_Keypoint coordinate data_
━━━

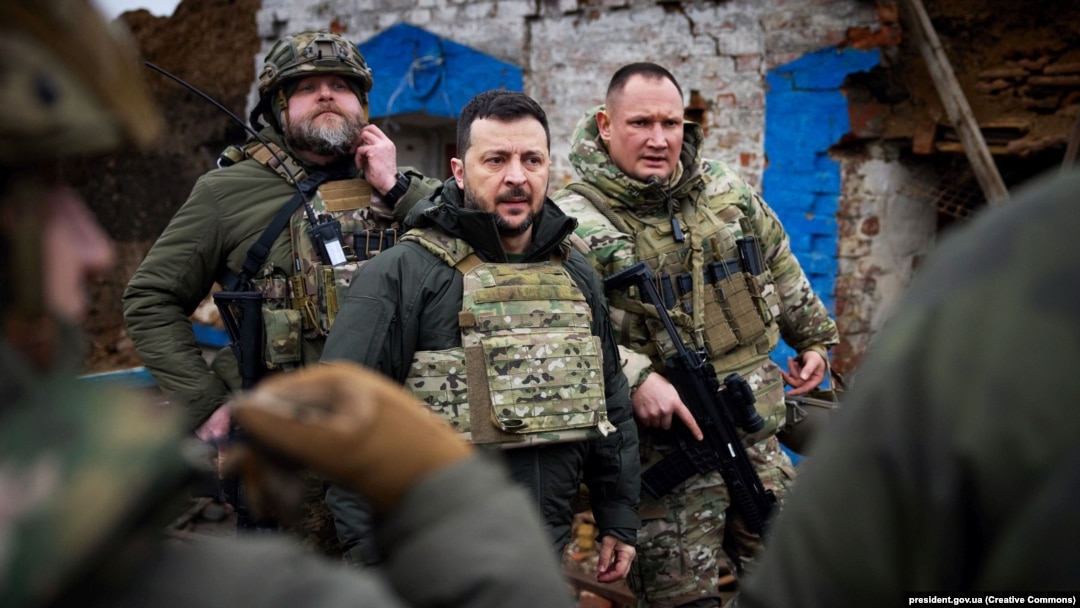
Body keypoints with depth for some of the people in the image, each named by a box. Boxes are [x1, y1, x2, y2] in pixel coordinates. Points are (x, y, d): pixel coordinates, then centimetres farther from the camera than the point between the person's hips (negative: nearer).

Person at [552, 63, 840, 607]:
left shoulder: (726, 190, 7)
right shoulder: (573, 220, -11)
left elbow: (780, 266, 22)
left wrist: (812, 335, 28)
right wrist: (634, 379, -28)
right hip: (663, 443, -5)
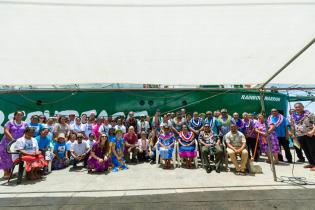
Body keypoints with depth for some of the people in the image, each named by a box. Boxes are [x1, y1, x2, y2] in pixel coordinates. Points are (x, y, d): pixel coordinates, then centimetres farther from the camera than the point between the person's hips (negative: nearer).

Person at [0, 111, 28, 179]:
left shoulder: (25, 124, 6)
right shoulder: (10, 122, -1)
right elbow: (6, 131, -12)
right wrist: (12, 139, -21)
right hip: (8, 142, -2)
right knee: (6, 157, 0)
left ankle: (9, 172, 18)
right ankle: (6, 172, 10)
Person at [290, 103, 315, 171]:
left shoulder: (308, 114, -7)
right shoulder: (293, 116, 8)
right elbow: (292, 126, 17)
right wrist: (293, 134, 13)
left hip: (309, 135, -5)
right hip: (299, 136, 5)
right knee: (306, 150, 13)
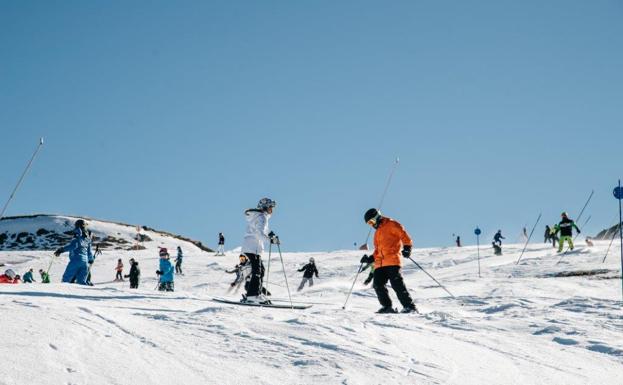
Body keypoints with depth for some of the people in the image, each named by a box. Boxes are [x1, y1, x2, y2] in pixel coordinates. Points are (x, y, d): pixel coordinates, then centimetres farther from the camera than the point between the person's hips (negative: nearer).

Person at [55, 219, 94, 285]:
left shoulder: (78, 235, -2)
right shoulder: (87, 238, 19)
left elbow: (74, 245, -18)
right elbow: (89, 252, 23)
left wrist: (61, 250, -21)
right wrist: (91, 259, 42)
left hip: (76, 260, -7)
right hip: (85, 261, 7)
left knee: (66, 279, -2)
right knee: (81, 282, 5)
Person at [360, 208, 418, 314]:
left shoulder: (391, 224, 4)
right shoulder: (377, 233, 29)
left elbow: (403, 235, -6)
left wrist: (407, 247, -20)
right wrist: (370, 259, 19)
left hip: (392, 261, -8)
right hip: (379, 263, 8)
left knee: (397, 284, -15)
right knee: (378, 285, -8)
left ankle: (409, 306, -13)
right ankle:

━━━

_TASK DESCRIPTION_
Reproduce every entry exactly, but omit each picture.

_TASK RESPONSE_
Body keypoints with depth for some of the people in the image, each named by a box. Boxes are [x1, y1, x2, y2] in pixel coordinates. Points are (x, y, d): pixel coordinates, then centimetres farther from the camera than the point between the person's hips (negative: nearer).

Person at [552, 63, 840, 607]:
left shoulder: (726, 190, 7)
right shoulder: (573, 220, -11)
left elbow: (780, 266, 22)
left wrist: (812, 335, 28)
right wrist: (634, 379, -28)
right hip: (663, 443, -5)
Body keypoints with depth for some of the people in the image, each named by a box. Boxes are [x1, y1, x2, y2] in pixel coordinates. Points are (x, y, d): pixel coordinates, then centimetres farther from the camera than the point between the person's hips (negative: nearer).

Person at [0, 111, 28, 179]:
left shoulder: (25, 124, 6)
right shoulder: (10, 122, -1)
right elbow: (6, 131, -12)
right wrist: (12, 139, -21)
right hip: (8, 142, -2)
right knee: (6, 157, 0)
left ankle: (9, 172, 18)
right ankle: (6, 172, 10)
Person at [290, 103, 315, 171]:
left shoulder: (308, 114, -7)
right shoulder: (293, 116, 8)
right elbow: (292, 126, 17)
right wrist: (293, 134, 13)
left hip: (309, 135, -5)
right hip: (299, 136, 5)
right knee: (306, 150, 13)
Body keypoints with depth for some of the people in the image, each named by a box. Boxes are [x1, y1, x2, y2] in pixel coordinates. Points are (x, y, d): pixel coordinates, then centimetres farther from the camera than the point between the person's hips (negative: nearer).

Person at [55, 219, 94, 285]:
left shoulder: (78, 235, -2)
right shoulder: (87, 238, 19)
left elbow: (74, 245, -18)
right elbow: (89, 252, 23)
left wrist: (61, 250, -21)
right wrist: (91, 259, 42)
left hip: (76, 260, -7)
right hip: (85, 261, 7)
left knee: (66, 279, -2)
right knee: (81, 282, 5)
Person at [360, 208, 418, 314]:
left shoulder: (391, 224, 4)
right shoulder: (377, 233, 29)
left elbow: (403, 235, -6)
left wrist: (407, 247, -20)
right wrist: (370, 259, 19)
left hip: (392, 261, -8)
right hip: (379, 263, 8)
left knee: (397, 284, -15)
right knee: (378, 285, -8)
left ankle: (409, 306, -13)
right ankle:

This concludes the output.